Last year South Florida dodged a couple of hurricanes, Isaac and Sandy, which skirted the state. Overall, the season produced an above-average number of storms—19—although only one reached Category 3 strength. However, the season will always be remembered for “super storm” Sandy, which wrought a path of death and destruction from the Caribbean to the Northeast. Meteorologists at NOAA’s Climate Prediction Center are forecasting an active or extremely active season this year—13 to 20 named storms and seven to 11 hurricanes, including three to six major hurricanes (Category 3 or higher).

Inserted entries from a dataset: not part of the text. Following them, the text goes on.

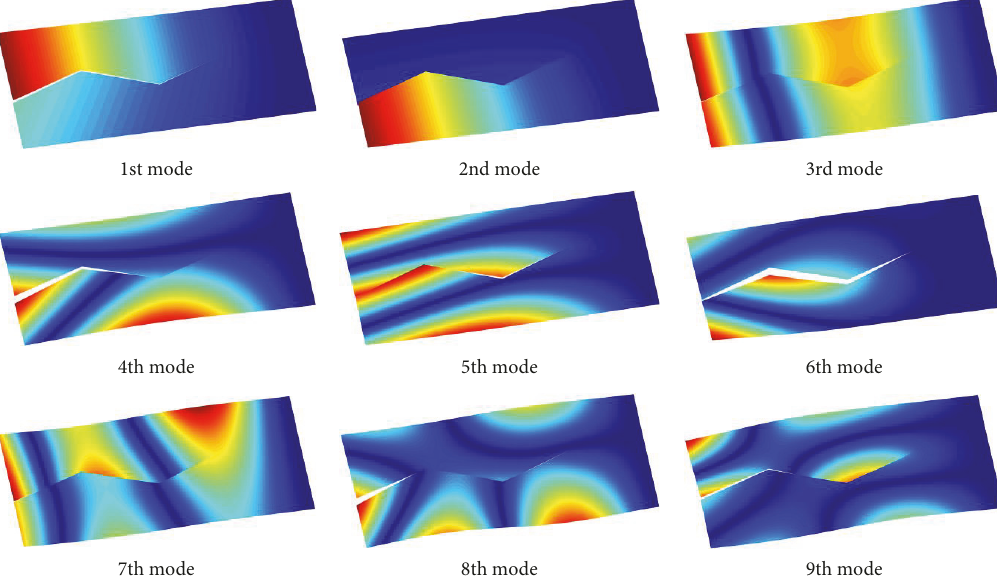
Figure 13: The first nine mode shapes of the FCFF plate with irregular I-shaped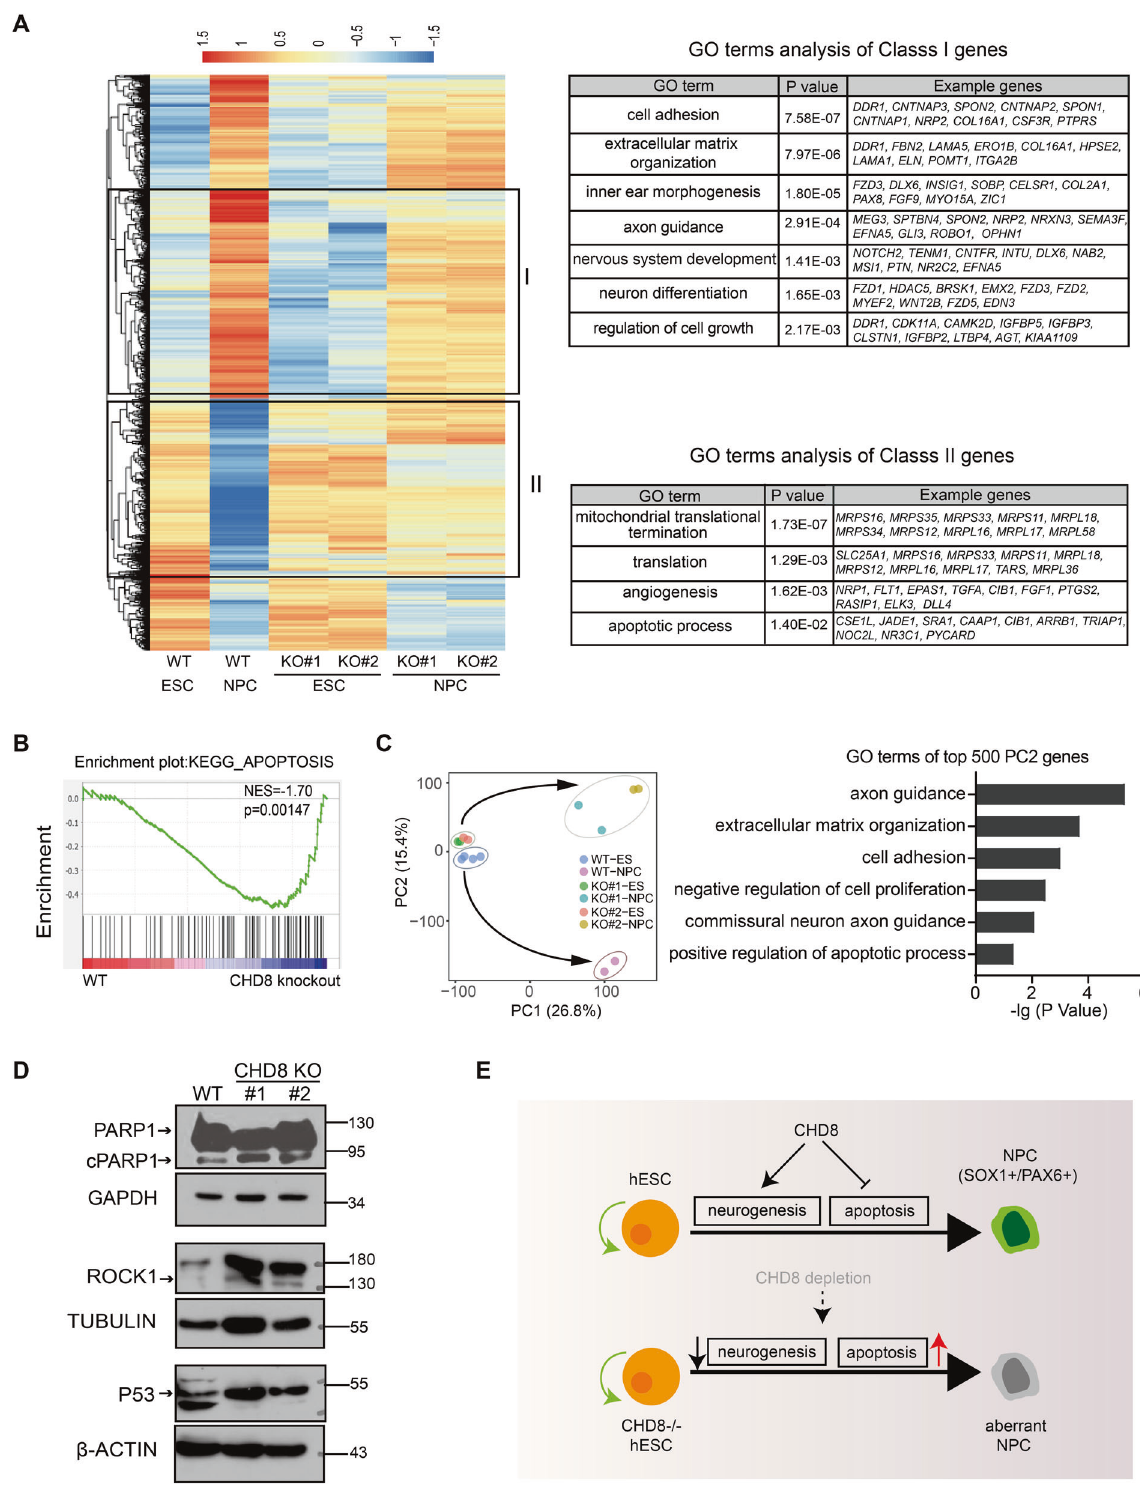
Fig. 7 CHD8-KO blocks the activation of neural genes and results in derepression of apoptosis-related genes during neuroectoderm differentiation. A Heatmap showing CHD8-KO affected genes during neuroectoderm differentiation. Go terms of these genes (i.e., class I and class II genes) were also shown. B The GSEA showing the expression pattern of apoptosis-related genes in WT and CHD8-KO NPCs. C The PCA correlation map of WT and CHD8-KO in ESCs and NPCs and the GO terms of top PC2 genes. D Western blot analysis showing the PARP1, ROCK1, and P53 protein expression in WT and CHD8-KO NPCs. cPARP1 represents the cleaved PARP1. E The cartoon showing the different roles of CHD8 in ESCs and NPCs.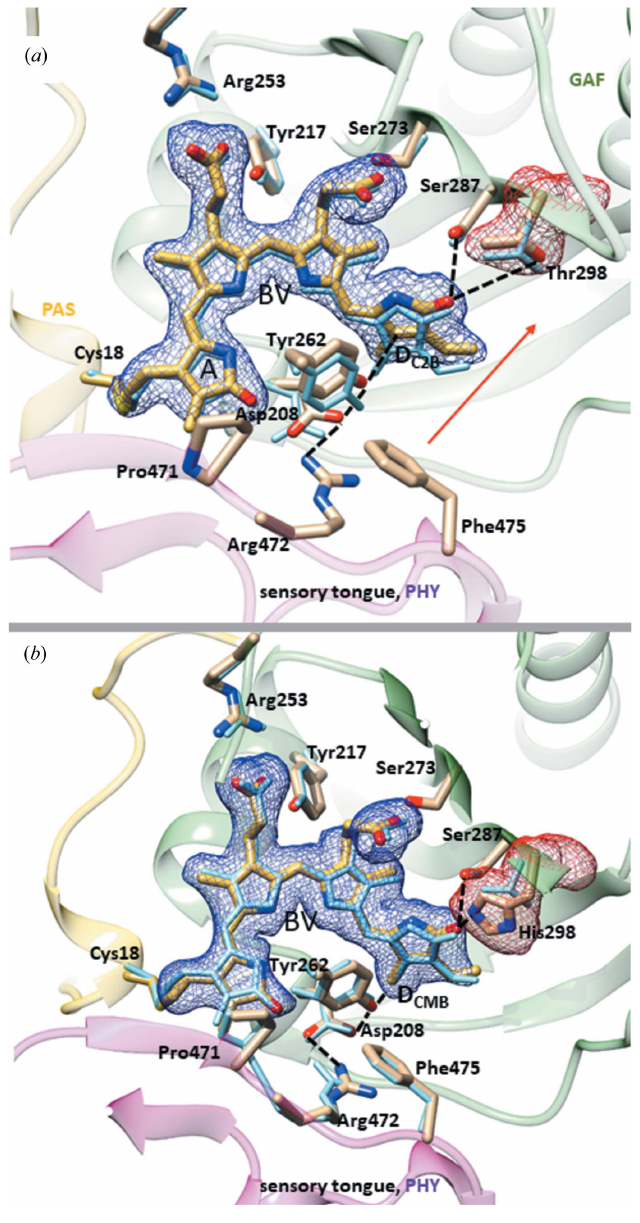
Figure 6 Structural changes in SaBphP1 near the BV chromophore. Important residues are marked. Important salt and hydrogen bonds are shown by dashed lines. ( a ) Effect of adding the PHY domain. Blue atomic structure, CBD-wt; yellow atomic structure, PCM-wt. The electron density (simulated annealing OMIT mF o (cid:5) DF c , dark blue, contour level: 2 (cid:7) ) is shown for the chromophore and the Thr289 (red). The red arrow indicates the overall trend of the changes. ( b ) Effect of the T289H mutation. Blue atomic structure: PCM-wt, yellow atomic structure: PCM- T289H. The electron density (simulated annealing mF o (cid:5) DF c , light blue, contour level: 2 (cid:7) ) is shown for the chromophore and the His289 (red).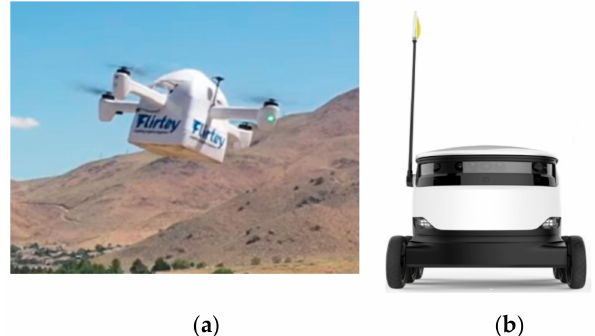
Figure 17. Outdoor delivery robots (ground based and aerial systems). ( a ) Flirtey drone robot for Table 2. Comparison of various medical robots and their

While the skies are still sunny, we should do all we can to be ready for when it gets stormy. Preparations should include:
Be Informed—Know what to do before, during, and after an emergency. Employees need to update their contact information on MyUM. Click on “Personal, Address and Emergency/Evacuation Information” in the Personal & Biographical Info section. Students need to ensure their emergency information is accurate in CaneLink by going to canelink.miami.edu, logging in, and clicking on the “Emergency Information” link under the Personal Information section on the top left hand side of the CaneLink home page. This way the University can stay in touch with you in case of an emergency. You can also provide information about where you will be staying if you need to evacuate your residence in the event of a hurricane.
Make a Plan—Use the emergency information available at www.miami.edu/prepare to guide how you and family members will get to a safe place, contact each other, get back together, and what you will do in different situations.

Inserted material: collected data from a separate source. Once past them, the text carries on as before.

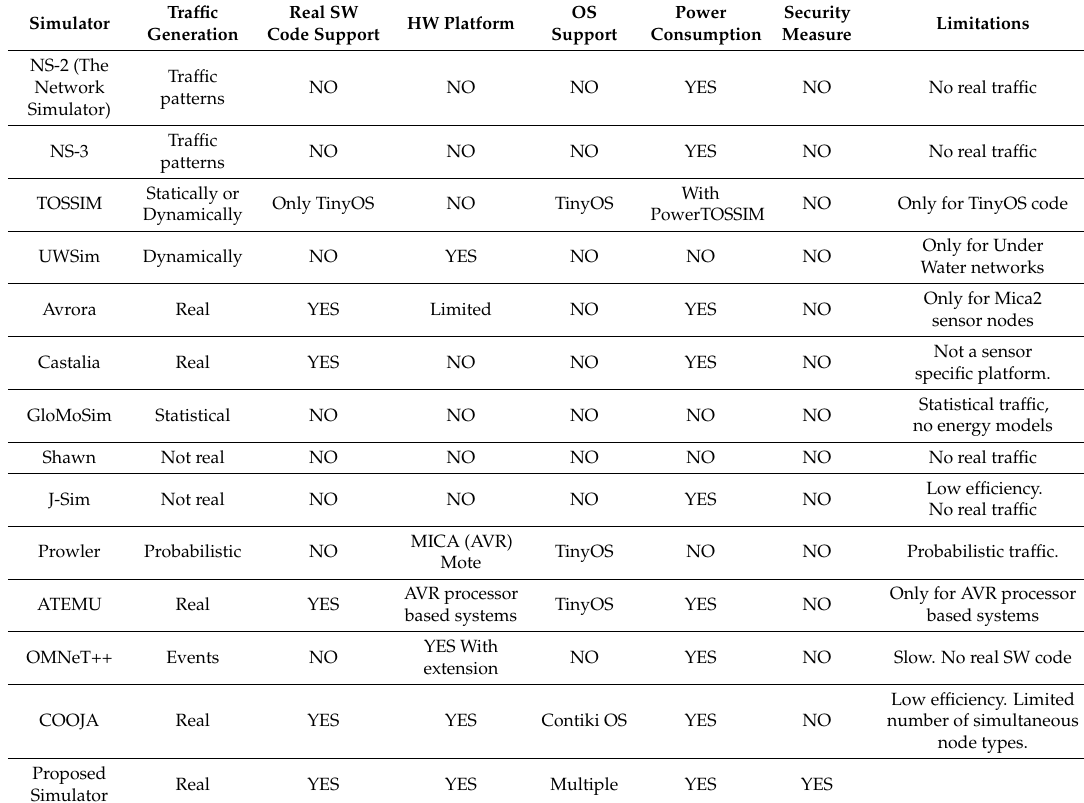
Table 1. Survey of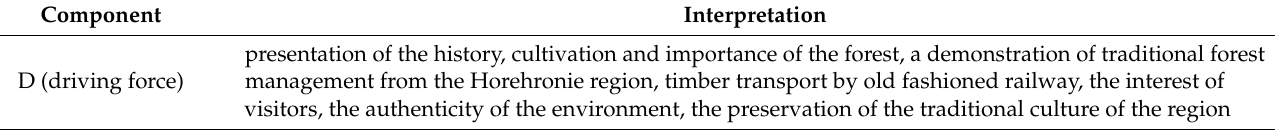
Table 5. DPSIR model for Č ierny Balog.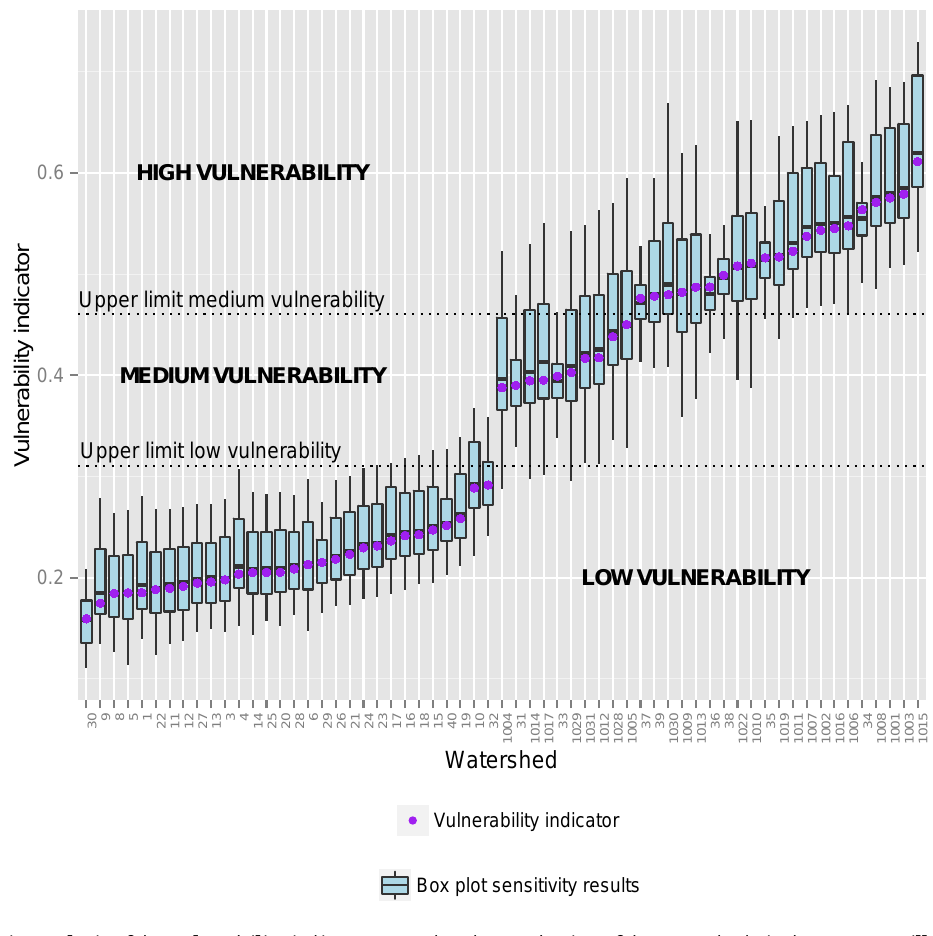
Figure 8. Sensitivity analysis of the vulnerability indicator. Note that the numbering of the watersheds in the Eastern Hills goes from 1 to 40 and in the Tunjuelo River basin from 1000 to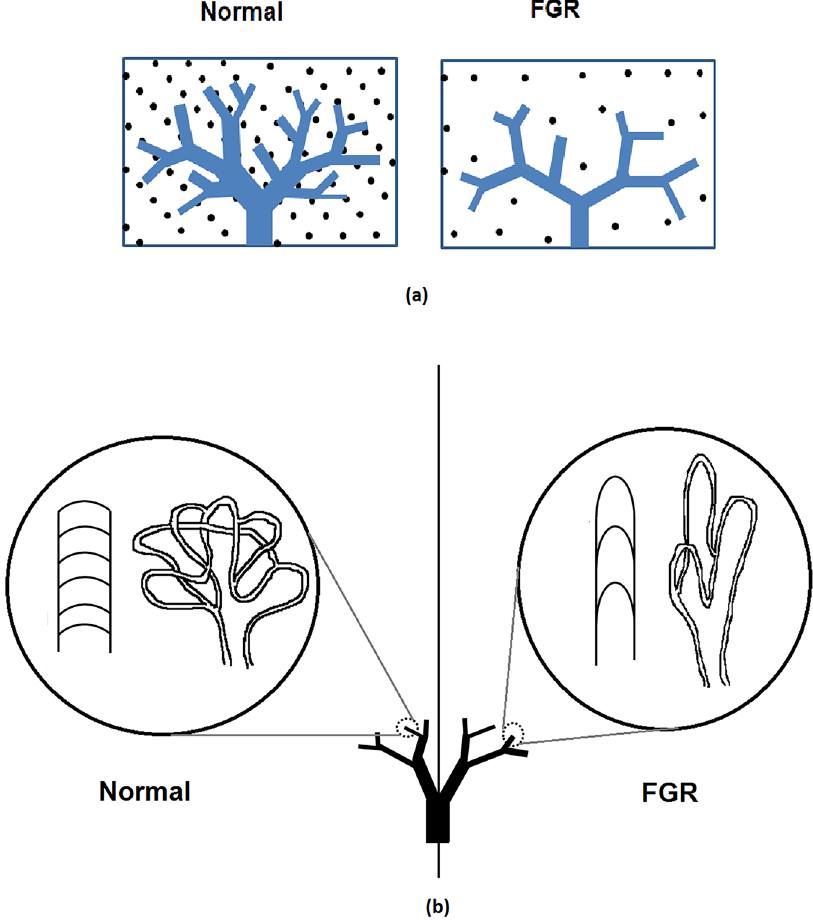
Figure 1. ( a ) A schematic diagram illustrating computational model generation for pre-capillary placental vascular branches. The placental volume is seeded with a fixed density of points, and tree structures are grown toward these points. Sparser seed points result in a sparser vascular tree. ( b ) A schematic diagram of capillary loops that reside distal to intermediate villi and are simplified in the model as a lumped structure. In normal placentae capillary branching is denser than that in FGR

Build a Kit—You’ll need essential items, such as food, water, flashlight, radio, sanitizer, first-aid kit, tools, important documents, and cash, to meet basic needs for at least 72 hours after a disaster.
Get Involved to help. Join the ’Canes Emergency Response Team (CERT) or the Miami-Dade County Medical Reserve Corps University of Miami Response Team.
For a comprehensive list of steps to take at work and home before the storm, click here.
There’s a unique element in this year’s hurricane planning: challenges due to new storm surge planning zones that encompass larger portions of Miami-Dade County. Improved modeling technology will help determine a hurricane’s projected storm surge and evacuation of targeted zones, independent of the hurricane’s category. Administrators are working with county officials in assessing the impacts to University students, employees, and facilities and will communicate any changes to current policies and procedures.
If you live in Miami-Dade County, determine if you live within a storm surge planning zone by visiting tinyurl.com/md-hurricane zone and enter your address, or call the Miami-Dade County Answer Center at 3-1-1. For more information about the zones and what you can do to prepare, go to the county’s Emergency Management website, www.miamidade.gov/fire/emergency-management.asp.
So don’t wait—now’s the time to prepare.